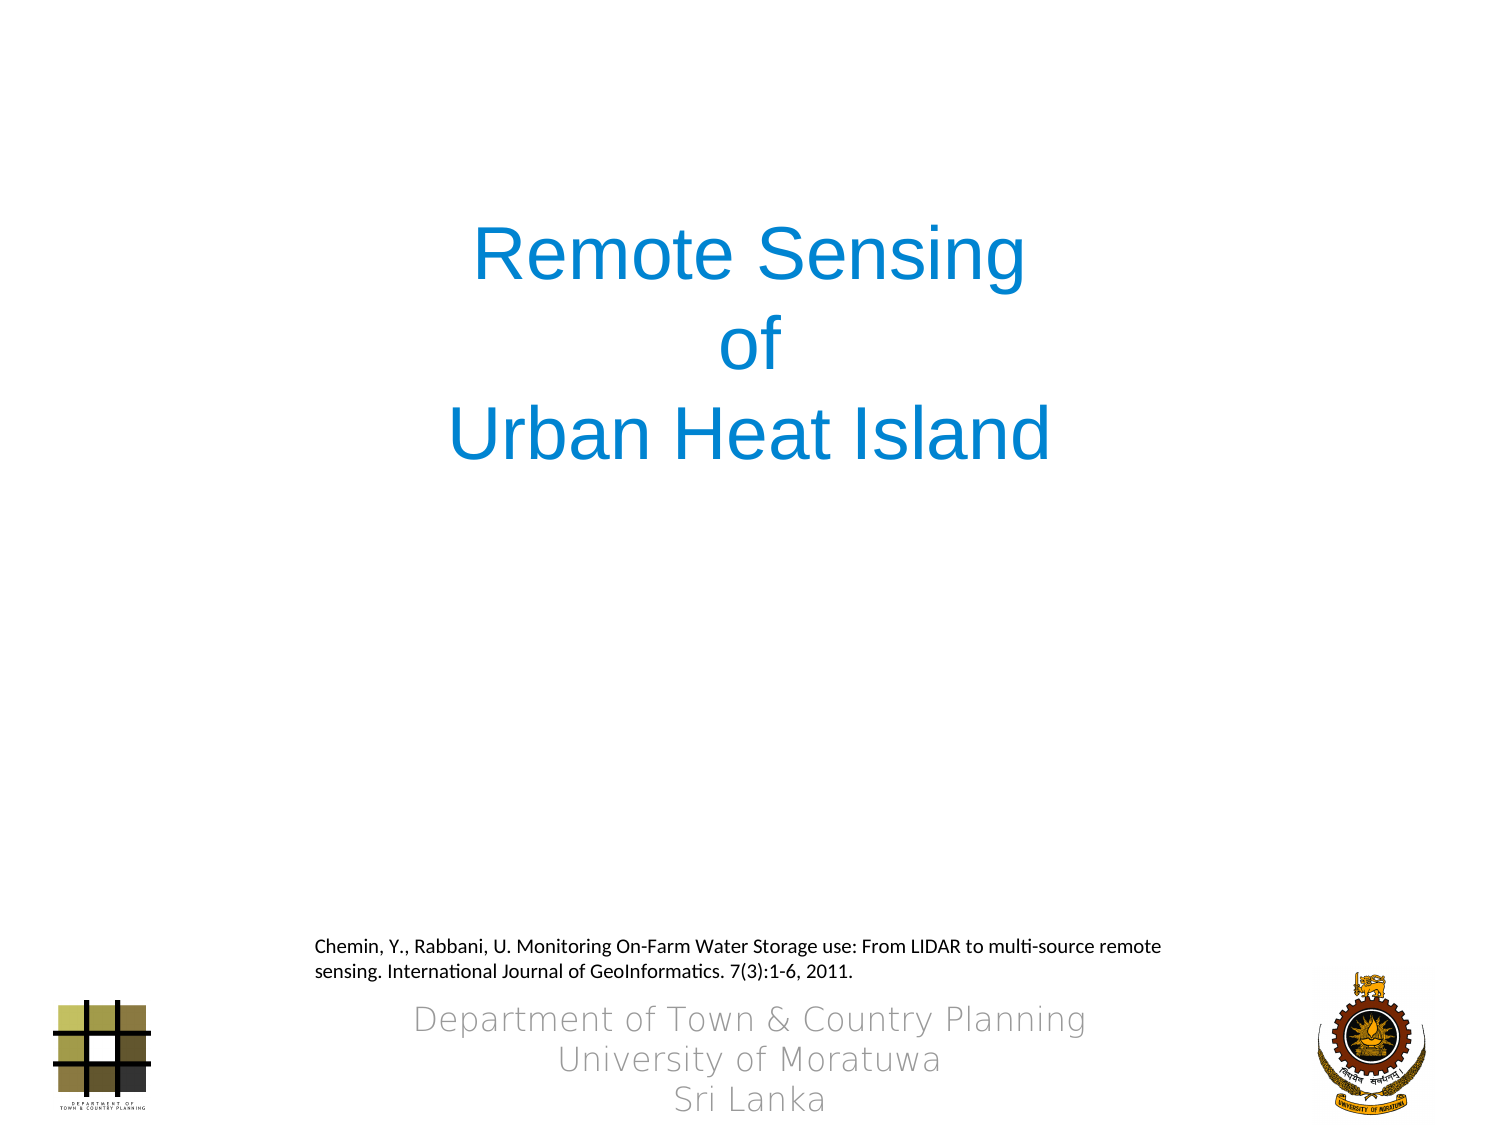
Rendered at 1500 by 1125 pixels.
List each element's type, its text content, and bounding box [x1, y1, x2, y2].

title Remote Sensing of Urban Heat Island [75, 196, 1426, 482]
text_box Chemin, Y., Rabbani, U. Monitoring On-Farm Water Storage use: From LIDAR to multi-source remote sensing. International Journal of GeoInformatics. 7(3):1-6, 2011. [300, 925, 1236, 991]
picture [53, 1000, 151, 1110]
picture [1312, 966, 1435, 1125]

- - - - -

WHAT YOU HAVE TO DO:
Copy out every line of the records word for word, leaving the pictures out of your answer.

TASK ANSWER:
Rendered at 1500 by 1125 pixels.
List each element's type, its text content, and bounding box [x1, y1, x2, y2].

title Remote Sensing of Urban Heat Island [75, 196, 1426, 482]
text_box Chemin, Y., Rabbani, U. Monitoring On-Farm Water Storage use: From LIDAR to multi-source remote sensing. International Journal of GeoInformatics. 7(3):1-6, 2011. [300, 925, 1236, 991]
picture [53, 1000, 151, 1110]
picture [1312, 966, 1435, 1125]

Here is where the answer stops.